**TASK DIRECTIONS:** Of the entries below, copy only those lines that contain the word "Care".

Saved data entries
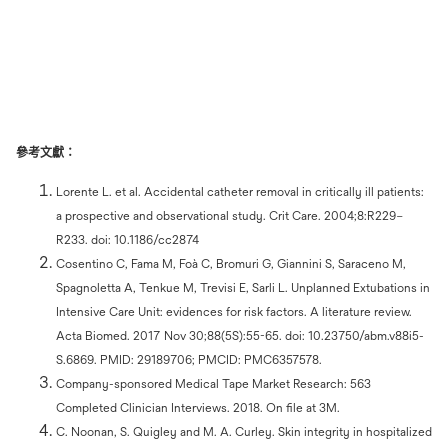
參考文獻：
Lorente L. et al. Accidental catheter removal in critically ill patients:
a prospective and observational study. Crit Care. 2004;8:R229–
R233. doi: 10.1186/cc2874
Cosentino C, Fama M, Foà C, Bromuri G, Giannini S, Saraceno M,
Spagnoletta A, Tenkue M, Trevisi E, Sarli L. Unplanned Extubations in
Intensive Care Unit: evidences for risk factors. A literature review.
Acta Biomed. 2017 Nov 30;88(5S):55-65. doi: 10.23750/abm.v88i5-
S.6869. PMID: 29189706; PMCID: PMC6357578.
Company-sponsored Medical Tape Market Research: 563
Completed Clinician Interviews. 2018. On file at 3M.
C. Noonan, S. Quigley and M. A. Curley. Skin integrity in hospitalized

**ANSWER TO THE EXERCISE:**
a prospective and observational study. Crit Care. 2004;8:R229–
Intensive Care Unit: evidences for risk factors. A literature review.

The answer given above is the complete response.